【第885回】 地の足と反対側の手が動く

これまで合気道での体づかいの基本は、所謂、ナンバであると書いてきた。実際、相対稽古で技を掛けるにもナンバでなければ上手く掛からないことは確かである。それがよくわかる技(形)は、例えば、正面打ち入身投げである。同じ側の手と足が同時に陰陽に働く事が実感出来る。
しかし、最近は力一杯打たせたり、掴ませる稽古をするようになり、これまでのナンバでは、力負けしたりして、上手く技が掛からなくなってきた。
そこで上手く掛からなくなった理由とその対策を考えた。

まず、ナンバの手と足のつかい方に問題があるのかということである。結論は、ナンバに問題はないが、そのナンバのつかい方がワンランク上がったつかい方をしなければならないということである。
具体的にどうするのかを説明する。正面打ち一教(右半身)でやってみる。

地の足(左足)に体重を掛け反対側の手(右手)を動かすのである。地の足とは地に落とす足であり、反対側の動く手(用)の支点、つまり、体である。

  1. 地の足(左)に体重が掛かると、反対側の手(右)が自然に上がったり、前に出る。
  2. 右足が地に着き、体重が載ると手(右)と足(右)が腹で結び一緒になる。これはナンバの形である。
  3. 手と足と腹が一緒になって地と結ぶと反対側の左手が前に伸び相手の腕に触れる。
  4. 手が相手の腕に触れたなら、腹と右足を相手に向け左足に重心を移動する。ここも手、足が同じ側で一緒になり、ナンバである。
  5. 左足側に体重が掛かると反対側の右手が自然と横に動き、そして右足も動いて一緒になる。
  6. 右手と右足が一緒になると左手と左足が浮くのを腰を下ろし、膝を着き地に落として、
  7. 右手と右足を地に着けて技を収める。
正面打ち一教での地の足と反対側の手が動きはこのようなものであるが、片手取り呼吸法でもこの“地の足と反対側の手が動く”でやらなければならない。特に、相手が力一杯掴んできた場合はこれでなければ抑え込まれてしまうことになるだろう。
更に、剣の素ぶりの動作もこれでやればいい。“地の足と反対側の手が動く”が非常に分かり易いだろう。

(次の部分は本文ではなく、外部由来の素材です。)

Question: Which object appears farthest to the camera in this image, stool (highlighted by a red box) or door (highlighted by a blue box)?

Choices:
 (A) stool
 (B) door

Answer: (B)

最後に、初期のナンバの動きと今回の“地の足と反対側の手が動く”ナンバの違いを記すと、初期のナンバは“地の足と同じ側の手が動く”ナンバの基であり、初めに身につけなければならないものであると考える。つまり、初期のナンバを身につけなければ“足と同じ側の手が一緒に動く”ナンバを身につけることはできないということである。初めから“地の足と反対側の手が動く”ナンバは出来ないはずである。
また、上で書いたように、“地の足と反対側の手が動く”ナンバは初期のナンバよりもワンランク上であるが、どういう意味でワンランク上かというと、魂の学びのための稽古により近づいたということである。実際、この“地の足と反対側の手が動く”ナンバで体と技をつかうと、力んだり、意識しなくても自然に手が動くようになるのである。この不思議な感覚が味わえるのである。合気道の技をつかっているという喜びと実感を得られるのである。魂の次元に近づいていると感じるのである。